I think Tim’s a bit overoptimistic on the time frame in which such changes will occur. First, everyone needs to get this future hardware. Sure, NVIDIA points out there are 70 million CUDA-capable graphics cards out there today, but no one is floating CUDA-based programs as alternative interactive renderers at this point (though NVIDIA’s experiments with CUDA ray tracing are wonderful to see). DirectX 9 graphics cards will be around for years to come. As significant, making such techniques part of the normal development toolchain also takes awhile. I think of how long normal (dot-product) bump mapping, introduced around 2001, took to become a feature that was used in games: first most GPUs had to support it, then tools had to generate and manage the maps, then artists had to be trained to use the tools, etc.

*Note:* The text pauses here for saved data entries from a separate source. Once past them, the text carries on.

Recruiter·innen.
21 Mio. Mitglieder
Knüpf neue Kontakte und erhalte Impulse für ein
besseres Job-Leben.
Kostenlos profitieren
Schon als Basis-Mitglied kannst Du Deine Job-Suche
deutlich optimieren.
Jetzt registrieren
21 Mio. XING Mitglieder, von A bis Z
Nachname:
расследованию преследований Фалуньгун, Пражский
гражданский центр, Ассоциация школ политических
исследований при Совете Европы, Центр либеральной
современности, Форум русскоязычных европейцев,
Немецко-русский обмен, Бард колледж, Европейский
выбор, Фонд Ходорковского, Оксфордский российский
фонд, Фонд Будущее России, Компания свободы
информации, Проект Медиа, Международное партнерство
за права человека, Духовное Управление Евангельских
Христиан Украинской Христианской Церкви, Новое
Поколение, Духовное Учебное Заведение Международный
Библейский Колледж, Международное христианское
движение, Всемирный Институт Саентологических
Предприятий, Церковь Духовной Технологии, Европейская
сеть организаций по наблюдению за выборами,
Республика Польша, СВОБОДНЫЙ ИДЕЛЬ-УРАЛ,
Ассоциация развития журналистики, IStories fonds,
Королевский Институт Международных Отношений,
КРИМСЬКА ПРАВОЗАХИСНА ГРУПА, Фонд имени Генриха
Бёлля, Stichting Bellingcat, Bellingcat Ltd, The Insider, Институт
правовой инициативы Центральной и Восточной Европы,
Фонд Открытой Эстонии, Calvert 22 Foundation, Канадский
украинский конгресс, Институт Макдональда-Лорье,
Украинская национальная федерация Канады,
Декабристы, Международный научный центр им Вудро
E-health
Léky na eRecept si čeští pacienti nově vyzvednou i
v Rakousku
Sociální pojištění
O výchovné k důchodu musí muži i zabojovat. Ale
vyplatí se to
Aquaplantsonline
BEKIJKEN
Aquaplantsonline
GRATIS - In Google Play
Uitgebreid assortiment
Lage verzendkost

When the second edition of our book came out, it was a few hundred pages longer than the first. I held out the hope to Tomas that our third edition would be shorter. My logic was that, with programmable shaders coming to the fore, we wouldn’t have to cover all the little variants that were possible, but rather could just present pure algorithms and not worry about the implementation details.

This came true to some extent. For example, we could cut out chunks of text about extremely specific ways to efficiently compute the Fresnel term, or give examples showing how assembly instructions are packed together in a pixel shader. There was now plenty of space on the GPU for shader instructions, so such detail was nonsensical. It would be like a programming languages book listing all the programs that could be written in the language. We still do have to spend time dealing with the vagaries of the APIs, such as the relatively space-inefficient ways in which triangles are fed through the pipeline (e.g. a “compact” representation of a cube must use 24 separate vertices, when all that is really needed are 8 points and 6 normals).

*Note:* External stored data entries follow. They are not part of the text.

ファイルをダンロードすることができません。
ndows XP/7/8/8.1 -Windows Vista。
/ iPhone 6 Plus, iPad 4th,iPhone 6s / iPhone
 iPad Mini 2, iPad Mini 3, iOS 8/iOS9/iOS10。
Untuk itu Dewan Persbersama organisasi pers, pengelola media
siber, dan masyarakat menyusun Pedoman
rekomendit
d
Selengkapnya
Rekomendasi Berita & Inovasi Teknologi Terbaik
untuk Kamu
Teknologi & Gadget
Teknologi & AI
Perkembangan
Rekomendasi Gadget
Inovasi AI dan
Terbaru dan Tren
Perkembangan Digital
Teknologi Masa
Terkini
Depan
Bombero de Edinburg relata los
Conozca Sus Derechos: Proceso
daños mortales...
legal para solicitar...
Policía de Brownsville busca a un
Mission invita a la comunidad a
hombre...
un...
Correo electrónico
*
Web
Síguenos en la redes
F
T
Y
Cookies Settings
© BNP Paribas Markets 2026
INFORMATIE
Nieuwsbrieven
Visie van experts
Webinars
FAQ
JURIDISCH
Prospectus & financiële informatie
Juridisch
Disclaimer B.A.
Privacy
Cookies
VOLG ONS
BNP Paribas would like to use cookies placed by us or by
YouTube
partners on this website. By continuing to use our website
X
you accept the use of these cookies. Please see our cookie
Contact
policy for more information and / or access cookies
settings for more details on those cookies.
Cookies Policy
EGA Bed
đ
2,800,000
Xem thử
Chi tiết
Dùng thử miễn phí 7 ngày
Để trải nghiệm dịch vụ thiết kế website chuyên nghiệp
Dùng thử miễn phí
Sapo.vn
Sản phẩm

Counterbalancing such cuts in text, we found we had many more algorithms to write about. With both the increase in abilities in each successive generation of GPUs and APIs, coupled with research into ways to efficiently map algorithms onto new architectures, the book became considerably longer (and certainly heavier, since each illustration’s atoms now each needed 3 bytes instead of 1). So, I’m not holding out much hope for a shorter edition next time around-there’s just so much cool stuff that we can now do, and more yet to come.

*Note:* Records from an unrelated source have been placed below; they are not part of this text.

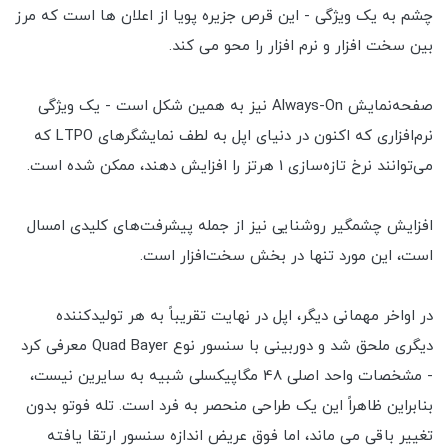
چشم به یک ویژگی - این قرص جزیره پویا از اعلان ها است که مرز
بین سخت افزار و نرم افزار را محو می کند.
صفحه‌نمایش Always-On نیز به همین شکل است - یک ویژگی
نرم‌افزاری که اکنون در دنیای اپل به لطف نمایشگرهای LTPO که
می‌توانند نرخ تازه‌سازی 1 هرتز را افزایش دهند، ممکن شده است.
افزایش چشمگیر روشنایی نیز از جمله پیشرفت‌های کلیدی امسال
است، این مورد تنها در بخش سخت‌افزار است.
در اواخر مهمانی دیگر، اپل در نهایت تقریباً به هر تولیدکننده
دیگری ملحق شد و دوربینی با سنسور نوع Quad Bayer معرفی کرد
- مشخصات واحد اصلی 48 مگاپیکسلی شبیه به سایرین نیست،
بنابراین ظاهراً این یک طراحی منحصر به فرد است. تله فوتو بدون
تغییر باقی می ماند، اما فوق عریض اندازه سنسور ارتقا یافته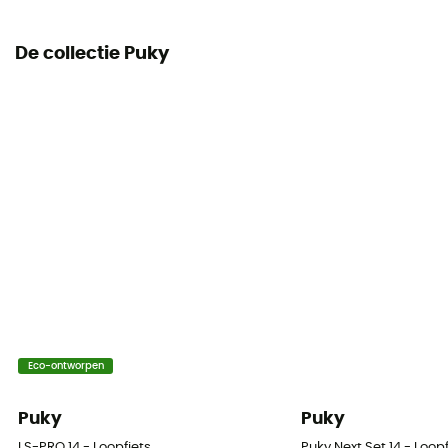
De collectie Puky
Eco-ontworpen
Puky
Puky
LS-PRO 14 - Loopfiets
Puky Next Set 14 - Loopf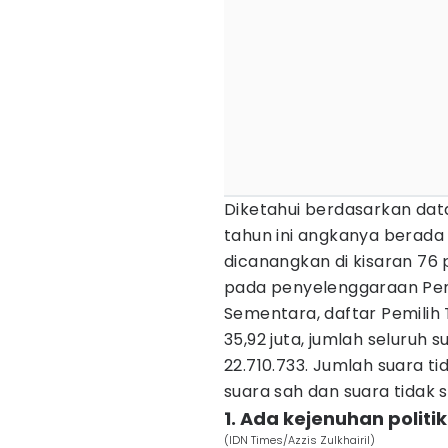
Diketahui berdasarkan da
tahun ini angkanya berada
dicanangkan di kisaran 76 
pada penyelenggaraan Pem
Sementara, daftar Pemilih
35,92 juta, jumlah seluruh 
22.710.733. Jumlah suara ti
suara sah dan suara tidak s
1. Ada kejenuhan politi
(IDN Times/Azzis Zulkhairil)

Incidentally, we had asked Tim for a pithy quote for our new Hardware chapter. He said he didn’t have anything, but passed on one from Bily Zelsnack. This quote was tempting, but instead we used it in our last chapter: “Pretty soon, computers will be fast,” which I just love for some reason. It may sometimes take 20 seconds to open a file folder on Windows today, but I remain hopeful that someday, someday…

Larrabee

Solid information about Intel’s new Larrabee architecture came out a few days ago, the Level of Detail blog has a good set of links. The major news is that Intel’s SIGGRAPH paper is now available for download from ACM’s Digital Library. Unfortunately, not everyone has access to this site’s resources (it costs money to subscribe). My contribution to the cause:

http://softwarecommunity.intel.com/UserFiles/en-us/File/larrabee_manycore.pdf

Thanks to Tom Forsyth for the link.

I’m excited by Larrabee not because of any particular technical feature (though I’m entirely savoring the paper itself, reading two pages a day at lunch), but rather by the fact that it opens up a whole new ecosystem for implementing graphics algorithms. Regardless of whether Larrabee wins or loses in the long-run, it will have a huge effect in increasing our knowledge by helping us explore different hardware and software designs for rendering.